Assiry gombal mukiyo, 07 Januari 2016
Ini bukan konteks untuk membandingkan antara A dan B, tapi saya sedikit
"gregetan" jika melihat "fentungan" berkeliaran terasa seperti alergi.
Apalagi jika ditambah dengan teriakan Allahu Akbar. Sebutan Allah terasa
murah dan rendah sekali. Memukul dan "menthung" siapa saja yang
menghalangi aksinya "ndak" perduli itu siapa dengan teriakan Allah
Akbar. Padahal jelas Allah ndak "budheg". Menyebut Allah dalam hatipun Allah mendengar dan mengetahui "Innahu huwa assami'u Al 'aliim".
Seolah Allah SWT. adalah yang paling meridhoi dan Rasulullah Muhammad
SAW. adalh pendukung utama aksi -aksi "fentungan massal" itu. Dengan
dalih menegakkan amar ma'ruf dan nahyi Munkar. Pertanyaan saya apakah
tidak ada cara yang lebih santun dan bijak tanpa harus dengan dakwah
"bil fentungan" yang mengakibatkan kerusakan juga kegaduhan berjamaah?
Rasa -rasanya Rasulullah Muhammad SAW. tidak meneladankan dakwah dengan
cara seperti itu sama sekali. Tapi ini ironi memang. Mengaku Habib
karena keturunan Nabi agung Muhammad SAW. tapi perilakunya sedikit
menyimpang. Sepertinya ada virus -virus "asyu" yang bercokol dan
bersemayam didalam otak pembesar FPI ini. Barangkali kalau ndak teriak
-teriak sampai berbusa -busa dan turun dijalan ndak bisa tidur.
Perilaku Ahmad Bahruddin dengan Habib Riziq itu seperti membandingkan
Hasyim Asy'ari pendiri NU dengan Yakuza. Ahmad Bahruddin dan Hasyim
Asy'ari merangkul masyarakat untuk mandiri dan lepas dari kemiskinan ,
kebodohan, dan kemaksiatan. Habib Riziq dan Yakuza "menggebuki" para
pelaku kemaksiatan kelas teri, sedangkan dirinya sendiri hidup dari
setoran para pelaku kemaksiatan yang lain. Bahkan senang kalau
masyarakat tetap bodoh dan miskin, agar mudah dijadikan laskar preman
dan mau melakukan apa saja demi nasi bungkus dan uang 50 ribuan sekali
aksi.
Ketika Hasyim Asy'arie pendiri NU melihat Tebu Ireng
Jombang penuh maksiat judi dan pelacuran, maka Ia kemudian mendirikan
pesantren dan membangun unit usaha di Tebu Ireng sampai akhirnya menjadi
pusat studi Islam yang besar hingga sekarang ini. Ketika Habib Riziq
bos besar FPI melihat maksiat, pelaku maksiat digebuki, dipalaki, kalau
perlu dibunuh sampai akhirnya Islam identik dengan kekerasan. Kelihatan
jelas perbedaan kualitas intelektual di antara dua tokoh Islam ini.
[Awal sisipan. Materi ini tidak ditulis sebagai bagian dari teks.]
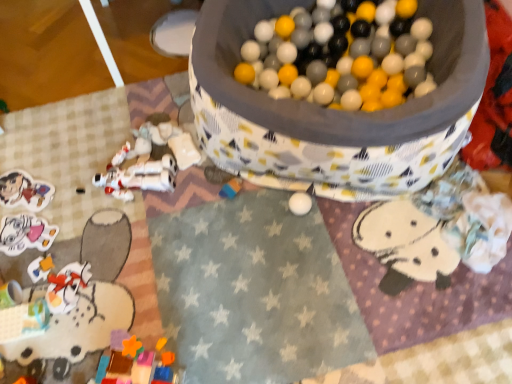
Where is `vacant space in between matte cardboard sticker at lower left, which is the sixth toy from right to left, and white plastic astronaut at lower left, placed as the 3th toy when sorted from right to left`? The width and height of the screenshot is (512, 384). vacant space in between matte cardboard sticker at lower left, which is the sixth toy from right to left, and white plastic astronaut at lower left, placed as the 3th toy when sorted from right to left is located at coordinates (72, 187).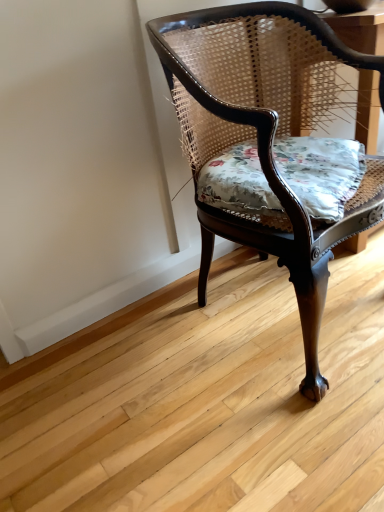
What do you see at coordinates (321, 173) in the screenshot?
I see `floral fabric cushion at center` at bounding box center [321, 173].

Locate an element on the screen. floral fabric cushion at center is located at coordinates click(x=321, y=173).

Describe the element at coordinates (263, 133) in the screenshot. The image size is (384, 512). I see `mahogany cane chair at center` at that location.

This screenshot has height=512, width=384. I want to click on mahogany cane chair at center, so click(263, 133).

Where is `floral fabric cushion at center`? floral fabric cushion at center is located at coordinates (321, 173).

Based on their positions, is mahogany cane chair at center located to the left or right of floral fabric cushion at center?

In the image, mahogany cane chair at center appears on the left side of floral fabric cushion at center.

Is mahogany cane chair at center positioned in front of floral fabric cushion at center?

Yes, it is in front of floral fabric cushion at center.

Which is in front, point (314, 292) or point (200, 200)?

Point (314, 292)

From the image's perspective, which is below, mahogany cane chair at center or floral fabric cushion at center?

From the image's view, mahogany cane chair at center is below.

From a real-world perspective, is mahogany cane chair at center physically located above or below floral fabric cushion at center?

From a real-world perspective, mahogany cane chair at center is physically below floral fabric cushion at center.

Considering the relative sizes of mahogany cane chair at center and floral fabric cushion at center in the image provided, is mahogany cane chair at center wider than floral fabric cushion at center?

Yes.

Does mahogany cane chair at center have a lesser height compared to floral fabric cushion at center?

Incorrect, the height of mahogany cane chair at center does not fall short of that of floral fabric cushion at center.

Considering the sizes of objects mahogany cane chair at center and floral fabric cushion at center in the image provided, who is smaller, mahogany cane chair at center or floral fabric cushion at center?

floral fabric cushion at center.

Is mahogany cane chair at center situated inside floral fabric cushion at center or outside?

mahogany cane chair at center cannot be found inside floral fabric cushion at center.

Is mahogany cane chair at center positioned far away from floral fabric cushion at center?

No, there isn't a large distance between mahogany cane chair at center and floral fabric cushion at center.

Is mahogany cane chair at center looking in the opposite direction of floral fabric cushion at center?

Yes.

Can you tell me how much mahogany cane chair at center and floral fabric cushion at center differ in facing direction?

The angle between the facing direction of mahogany cane chair at center and the facing direction of floral fabric cushion at center is 12.7 degrees.

Where is `pillow behind the mahogany cane chair at center`? The width and height of the screenshot is (384, 512). pillow behind the mahogany cane chair at center is located at coordinates (321, 173).

Does floral fabric cushion at center appear on the right side of mahogany cane chair at center?

Correct, you'll find floral fabric cushion at center to the right of mahogany cane chair at center.

Is floral fabric cushion at center in front of or behind mahogany cane chair at center in the image?

floral fabric cushion at center is behind mahogany cane chair at center.

Does point (280, 203) come behind point (174, 62)?

No.

From the image's perspective, is floral fabric cushion at center positioned above or below mahogany cane chair at center?

floral fabric cushion at center is above mahogany cane chair at center.

From a real-world perspective, between floral fabric cushion at center and mahogany cane chair at center, who is vertically higher?

floral fabric cushion at center, from a real-world perspective.

Which of these two, floral fabric cushion at center or mahogany cane chair at center, is thinner?

With smaller width is floral fabric cushion at center.

Which of these two, floral fabric cushion at center or mahogany cane chair at center, stands shorter?

floral fabric cushion at center.

Which of these two, floral fabric cushion at center or mahogany cane chair at center, is smaller?

With smaller size is floral fabric cushion at center.

Is floral fabric cushion at center inside or outside of mahogany cane chair at center?

floral fabric cushion at center is contained in mahogany cane chair at center.

Are floral fabric cushion at center and mahogany cane chair at center making contact?

No, floral fabric cushion at center is not making contact with mahogany cane chair at center.

Is floral fabric cushion at center oriented away from mahogany cane chair at center?

Yes, mahogany cane chair at center is at the back of floral fabric cushion at center.

What's the angular difference between floral fabric cushion at center and mahogany cane chair at center's facing directions?

The angular difference between floral fabric cushion at center and mahogany cane chair at center is 12.7 degrees.

This screenshot has height=512, width=384. I want to click on chair located underneath the floral fabric cushion at center (from a real-world perspective), so click(263, 133).

Locate an element on the screen. The height and width of the screenshot is (512, 384). chair below the floral fabric cushion at center (from the image's perspective) is located at coordinates (263, 133).

Find the location of a particular element. Image resolution: width=384 pixels, height=512 pixels. pillow behind the mahogany cane chair at center is located at coordinates (321, 173).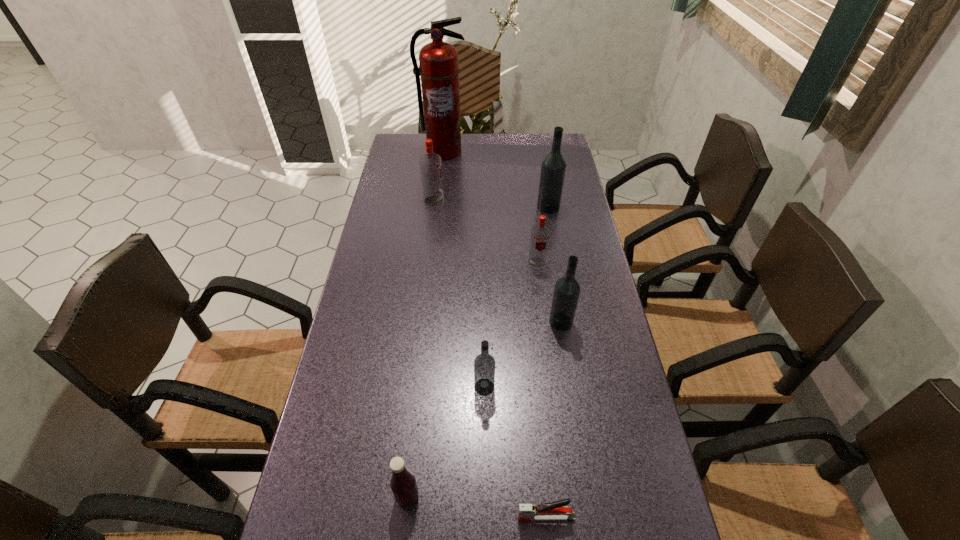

Mohon anda yang terlanjur cinta dan sayang dengan Mas Habib Riziq dan
mabuk kepayang dengan FPI, mbuk ya jangan terlalu buta apalagi anti
kritik. Meskipun cinta itu buta. Karena kalau tidak buta bukan cinta
namanya, tapi ya "mbuk " tetep pake akal dan kira -kira.